_Source data:_
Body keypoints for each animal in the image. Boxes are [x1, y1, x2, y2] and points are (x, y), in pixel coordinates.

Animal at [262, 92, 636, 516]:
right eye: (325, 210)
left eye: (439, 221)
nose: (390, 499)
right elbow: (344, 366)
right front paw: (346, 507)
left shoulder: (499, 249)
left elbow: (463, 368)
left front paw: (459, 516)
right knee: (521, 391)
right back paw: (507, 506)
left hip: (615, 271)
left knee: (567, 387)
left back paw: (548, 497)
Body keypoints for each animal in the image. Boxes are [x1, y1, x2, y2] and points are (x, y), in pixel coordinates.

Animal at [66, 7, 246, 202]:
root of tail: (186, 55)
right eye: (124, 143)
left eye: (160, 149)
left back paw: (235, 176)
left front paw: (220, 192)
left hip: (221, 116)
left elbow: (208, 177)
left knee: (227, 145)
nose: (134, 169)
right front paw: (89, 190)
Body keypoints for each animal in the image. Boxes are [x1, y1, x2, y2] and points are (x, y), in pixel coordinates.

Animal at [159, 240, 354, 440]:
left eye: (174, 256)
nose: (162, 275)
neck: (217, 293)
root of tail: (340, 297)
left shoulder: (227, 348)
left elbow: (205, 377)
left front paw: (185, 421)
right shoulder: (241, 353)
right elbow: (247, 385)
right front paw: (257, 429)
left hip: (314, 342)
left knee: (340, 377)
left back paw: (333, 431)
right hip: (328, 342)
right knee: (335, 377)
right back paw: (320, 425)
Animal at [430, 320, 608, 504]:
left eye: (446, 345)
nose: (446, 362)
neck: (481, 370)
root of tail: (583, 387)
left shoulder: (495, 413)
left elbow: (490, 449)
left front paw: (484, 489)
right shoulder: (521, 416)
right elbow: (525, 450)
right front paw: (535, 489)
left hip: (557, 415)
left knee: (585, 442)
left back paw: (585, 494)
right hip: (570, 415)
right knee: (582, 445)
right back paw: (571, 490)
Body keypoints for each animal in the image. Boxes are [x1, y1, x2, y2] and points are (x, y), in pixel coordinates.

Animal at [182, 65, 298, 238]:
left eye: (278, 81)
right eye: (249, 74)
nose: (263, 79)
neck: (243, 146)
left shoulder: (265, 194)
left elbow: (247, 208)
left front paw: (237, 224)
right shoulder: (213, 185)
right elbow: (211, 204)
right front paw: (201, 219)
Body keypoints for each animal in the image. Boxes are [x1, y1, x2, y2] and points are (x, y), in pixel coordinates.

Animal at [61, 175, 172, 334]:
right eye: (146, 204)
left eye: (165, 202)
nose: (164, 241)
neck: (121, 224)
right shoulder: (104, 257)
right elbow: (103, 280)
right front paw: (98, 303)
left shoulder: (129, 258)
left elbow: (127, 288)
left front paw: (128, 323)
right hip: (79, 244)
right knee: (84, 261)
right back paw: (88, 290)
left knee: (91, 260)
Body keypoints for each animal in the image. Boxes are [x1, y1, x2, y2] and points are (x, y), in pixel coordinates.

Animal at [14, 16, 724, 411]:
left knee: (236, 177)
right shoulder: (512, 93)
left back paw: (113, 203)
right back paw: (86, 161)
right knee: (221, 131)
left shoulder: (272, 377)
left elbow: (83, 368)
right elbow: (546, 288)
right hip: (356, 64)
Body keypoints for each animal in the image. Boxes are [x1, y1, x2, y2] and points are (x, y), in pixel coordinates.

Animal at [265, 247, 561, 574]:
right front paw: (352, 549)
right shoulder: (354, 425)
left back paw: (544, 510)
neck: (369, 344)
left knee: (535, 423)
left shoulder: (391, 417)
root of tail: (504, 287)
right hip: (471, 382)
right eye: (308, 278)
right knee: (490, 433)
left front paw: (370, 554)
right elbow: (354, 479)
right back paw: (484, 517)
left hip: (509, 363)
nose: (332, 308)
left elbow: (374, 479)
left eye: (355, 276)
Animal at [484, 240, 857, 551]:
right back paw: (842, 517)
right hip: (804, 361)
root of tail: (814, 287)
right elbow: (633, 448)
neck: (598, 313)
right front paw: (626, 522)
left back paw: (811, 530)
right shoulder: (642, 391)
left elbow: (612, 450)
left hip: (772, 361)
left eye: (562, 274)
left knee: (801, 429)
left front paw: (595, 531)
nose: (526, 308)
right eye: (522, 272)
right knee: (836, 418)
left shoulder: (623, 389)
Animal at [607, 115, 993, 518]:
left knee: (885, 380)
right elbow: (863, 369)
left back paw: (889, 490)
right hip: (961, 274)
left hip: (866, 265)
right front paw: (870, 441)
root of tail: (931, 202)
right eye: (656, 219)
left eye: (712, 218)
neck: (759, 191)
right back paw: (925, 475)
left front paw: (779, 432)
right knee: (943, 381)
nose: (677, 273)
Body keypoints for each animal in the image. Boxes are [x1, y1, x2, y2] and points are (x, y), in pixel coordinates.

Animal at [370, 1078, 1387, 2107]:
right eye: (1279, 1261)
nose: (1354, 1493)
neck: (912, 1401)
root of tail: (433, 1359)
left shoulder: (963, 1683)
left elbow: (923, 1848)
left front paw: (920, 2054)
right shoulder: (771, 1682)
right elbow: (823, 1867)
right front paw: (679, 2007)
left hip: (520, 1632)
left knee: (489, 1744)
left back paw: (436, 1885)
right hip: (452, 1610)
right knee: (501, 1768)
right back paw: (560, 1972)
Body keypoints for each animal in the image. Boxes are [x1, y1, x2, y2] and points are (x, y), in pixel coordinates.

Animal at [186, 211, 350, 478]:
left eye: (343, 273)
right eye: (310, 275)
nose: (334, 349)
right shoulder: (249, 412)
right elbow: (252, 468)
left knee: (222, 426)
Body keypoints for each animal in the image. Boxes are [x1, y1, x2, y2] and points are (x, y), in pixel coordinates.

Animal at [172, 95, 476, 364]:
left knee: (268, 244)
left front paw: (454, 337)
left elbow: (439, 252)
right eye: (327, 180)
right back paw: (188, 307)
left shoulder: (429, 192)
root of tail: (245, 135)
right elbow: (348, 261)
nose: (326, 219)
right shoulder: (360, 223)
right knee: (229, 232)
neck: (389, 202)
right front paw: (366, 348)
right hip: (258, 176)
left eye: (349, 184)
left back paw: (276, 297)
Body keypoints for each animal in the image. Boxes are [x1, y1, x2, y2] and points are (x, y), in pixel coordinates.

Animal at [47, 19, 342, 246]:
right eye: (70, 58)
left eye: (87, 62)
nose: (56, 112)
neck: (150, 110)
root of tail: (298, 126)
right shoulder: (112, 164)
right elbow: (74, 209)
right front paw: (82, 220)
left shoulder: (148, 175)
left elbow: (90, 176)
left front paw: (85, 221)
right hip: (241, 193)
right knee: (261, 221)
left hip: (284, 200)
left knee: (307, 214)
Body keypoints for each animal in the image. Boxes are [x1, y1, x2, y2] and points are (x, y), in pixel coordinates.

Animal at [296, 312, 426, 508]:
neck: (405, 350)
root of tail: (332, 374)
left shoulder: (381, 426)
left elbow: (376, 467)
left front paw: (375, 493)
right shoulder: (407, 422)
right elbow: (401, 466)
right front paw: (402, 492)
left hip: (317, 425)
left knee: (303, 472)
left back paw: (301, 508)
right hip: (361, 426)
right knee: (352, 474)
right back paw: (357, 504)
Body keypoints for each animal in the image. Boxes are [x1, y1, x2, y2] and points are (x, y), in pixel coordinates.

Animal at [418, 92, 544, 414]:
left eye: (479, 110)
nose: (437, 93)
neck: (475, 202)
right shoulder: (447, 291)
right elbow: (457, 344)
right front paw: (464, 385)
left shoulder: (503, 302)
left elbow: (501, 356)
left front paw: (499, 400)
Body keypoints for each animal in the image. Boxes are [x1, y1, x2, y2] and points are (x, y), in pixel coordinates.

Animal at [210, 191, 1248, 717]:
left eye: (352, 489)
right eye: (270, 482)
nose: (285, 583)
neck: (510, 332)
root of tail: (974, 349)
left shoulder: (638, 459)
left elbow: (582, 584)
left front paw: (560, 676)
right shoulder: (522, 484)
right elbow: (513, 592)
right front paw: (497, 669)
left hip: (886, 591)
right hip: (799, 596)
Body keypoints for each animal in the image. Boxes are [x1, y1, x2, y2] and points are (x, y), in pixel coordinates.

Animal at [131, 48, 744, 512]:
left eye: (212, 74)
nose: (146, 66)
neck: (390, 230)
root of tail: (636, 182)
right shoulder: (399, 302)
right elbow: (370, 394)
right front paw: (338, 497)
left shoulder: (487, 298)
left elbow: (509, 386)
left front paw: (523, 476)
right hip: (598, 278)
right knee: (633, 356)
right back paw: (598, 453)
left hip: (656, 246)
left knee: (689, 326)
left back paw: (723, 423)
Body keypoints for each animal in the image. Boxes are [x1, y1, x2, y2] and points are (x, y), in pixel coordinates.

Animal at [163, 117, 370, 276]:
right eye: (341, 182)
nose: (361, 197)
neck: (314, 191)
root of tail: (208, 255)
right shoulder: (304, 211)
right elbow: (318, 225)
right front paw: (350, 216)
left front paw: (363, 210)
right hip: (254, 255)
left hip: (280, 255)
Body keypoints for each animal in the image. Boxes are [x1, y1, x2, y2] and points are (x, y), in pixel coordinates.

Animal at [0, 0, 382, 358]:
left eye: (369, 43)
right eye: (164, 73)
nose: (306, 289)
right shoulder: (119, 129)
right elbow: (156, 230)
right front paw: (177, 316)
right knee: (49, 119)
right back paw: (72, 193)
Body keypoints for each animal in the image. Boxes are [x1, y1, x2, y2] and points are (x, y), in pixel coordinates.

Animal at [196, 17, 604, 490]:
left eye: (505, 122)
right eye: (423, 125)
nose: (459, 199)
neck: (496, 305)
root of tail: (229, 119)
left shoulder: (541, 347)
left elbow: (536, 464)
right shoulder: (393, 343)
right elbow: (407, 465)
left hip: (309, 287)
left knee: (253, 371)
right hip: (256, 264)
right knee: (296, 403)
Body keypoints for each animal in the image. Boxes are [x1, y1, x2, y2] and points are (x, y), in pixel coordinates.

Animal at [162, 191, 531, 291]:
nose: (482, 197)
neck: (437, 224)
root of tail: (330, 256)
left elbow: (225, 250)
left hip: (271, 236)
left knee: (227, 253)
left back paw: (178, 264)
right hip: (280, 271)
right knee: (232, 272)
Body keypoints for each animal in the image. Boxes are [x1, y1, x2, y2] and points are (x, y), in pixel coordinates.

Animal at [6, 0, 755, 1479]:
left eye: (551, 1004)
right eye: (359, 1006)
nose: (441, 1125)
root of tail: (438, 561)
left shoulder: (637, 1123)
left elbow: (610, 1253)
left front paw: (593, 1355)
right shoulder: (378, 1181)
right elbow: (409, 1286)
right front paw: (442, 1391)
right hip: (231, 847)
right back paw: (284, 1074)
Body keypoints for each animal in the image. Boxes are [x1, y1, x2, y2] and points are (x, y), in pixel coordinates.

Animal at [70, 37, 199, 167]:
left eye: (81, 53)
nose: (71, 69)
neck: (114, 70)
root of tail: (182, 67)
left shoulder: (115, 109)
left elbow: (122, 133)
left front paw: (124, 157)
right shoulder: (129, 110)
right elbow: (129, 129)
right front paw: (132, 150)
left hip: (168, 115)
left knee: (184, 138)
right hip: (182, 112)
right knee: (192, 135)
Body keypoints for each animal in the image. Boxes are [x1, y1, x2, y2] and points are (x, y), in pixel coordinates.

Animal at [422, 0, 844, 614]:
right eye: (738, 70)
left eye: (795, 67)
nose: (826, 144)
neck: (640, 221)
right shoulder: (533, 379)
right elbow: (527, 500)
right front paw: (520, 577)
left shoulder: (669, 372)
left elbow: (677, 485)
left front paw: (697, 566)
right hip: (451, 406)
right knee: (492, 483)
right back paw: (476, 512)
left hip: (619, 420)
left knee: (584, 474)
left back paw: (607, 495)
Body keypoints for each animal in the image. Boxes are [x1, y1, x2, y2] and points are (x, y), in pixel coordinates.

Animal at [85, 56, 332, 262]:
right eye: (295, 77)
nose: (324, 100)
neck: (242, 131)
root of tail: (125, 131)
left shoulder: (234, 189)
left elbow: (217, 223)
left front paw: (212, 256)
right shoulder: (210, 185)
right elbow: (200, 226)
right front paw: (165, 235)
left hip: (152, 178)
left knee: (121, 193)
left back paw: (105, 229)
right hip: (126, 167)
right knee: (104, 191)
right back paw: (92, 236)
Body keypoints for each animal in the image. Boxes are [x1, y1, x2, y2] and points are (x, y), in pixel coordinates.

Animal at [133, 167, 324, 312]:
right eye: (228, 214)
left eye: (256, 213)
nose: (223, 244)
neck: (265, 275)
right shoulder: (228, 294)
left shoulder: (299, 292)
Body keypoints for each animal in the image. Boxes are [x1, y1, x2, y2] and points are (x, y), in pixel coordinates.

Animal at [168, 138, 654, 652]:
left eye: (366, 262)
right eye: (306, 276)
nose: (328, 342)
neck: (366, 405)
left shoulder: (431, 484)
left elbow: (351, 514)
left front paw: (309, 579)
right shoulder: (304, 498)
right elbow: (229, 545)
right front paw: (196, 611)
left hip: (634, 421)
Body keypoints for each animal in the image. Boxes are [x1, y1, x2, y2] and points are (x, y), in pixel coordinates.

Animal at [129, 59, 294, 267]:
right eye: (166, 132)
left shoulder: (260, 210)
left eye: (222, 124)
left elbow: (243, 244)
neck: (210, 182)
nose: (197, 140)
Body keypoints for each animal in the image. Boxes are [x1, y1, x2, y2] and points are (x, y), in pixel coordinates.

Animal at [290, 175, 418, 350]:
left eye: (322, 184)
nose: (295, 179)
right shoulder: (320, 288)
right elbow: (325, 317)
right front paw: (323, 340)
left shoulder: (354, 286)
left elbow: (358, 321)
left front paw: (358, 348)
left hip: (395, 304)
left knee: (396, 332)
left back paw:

_Instructions to follow:_ Could you repeat exactly the lines above from the line with "left elbow: (490, 449)" up to and including the line with "left knee: (91, 260)", and only those?

_Solved exercise:_
left elbow: (490, 449)
left front paw: (484, 489)
right shoulder: (521, 416)
right elbow: (525, 450)
right front paw: (535, 489)
left hip: (557, 415)
left knee: (585, 442)
left back paw: (585, 494)
right hip: (570, 415)
right knee: (582, 445)
right back paw: (571, 490)
Body keypoints for each animal in the image. Boxes are [x1, y1, x2, y2] and points are (x, y), in pixel coordinates.

Animal at [182, 65, 298, 238]:
left eye: (278, 81)
right eye: (249, 74)
nose: (263, 79)
neck: (243, 146)
left shoulder: (265, 194)
left elbow: (247, 208)
left front paw: (237, 224)
right shoulder: (213, 185)
right elbow: (211, 204)
right front paw: (201, 219)
Body keypoints for each animal in the image. Boxes are [x1, y1, x2, y2] and points are (x, y), in pixel coordinates.

Animal at [61, 175, 172, 334]:
right eye: (146, 204)
left eye: (165, 202)
nose: (164, 241)
neck: (121, 224)
right shoulder: (104, 257)
right elbow: (103, 280)
right front paw: (98, 303)
left shoulder: (129, 258)
left elbow: (127, 288)
left front paw: (128, 323)
right hip: (79, 244)
right knee: (84, 261)
right back paw: (88, 290)
left knee: (91, 260)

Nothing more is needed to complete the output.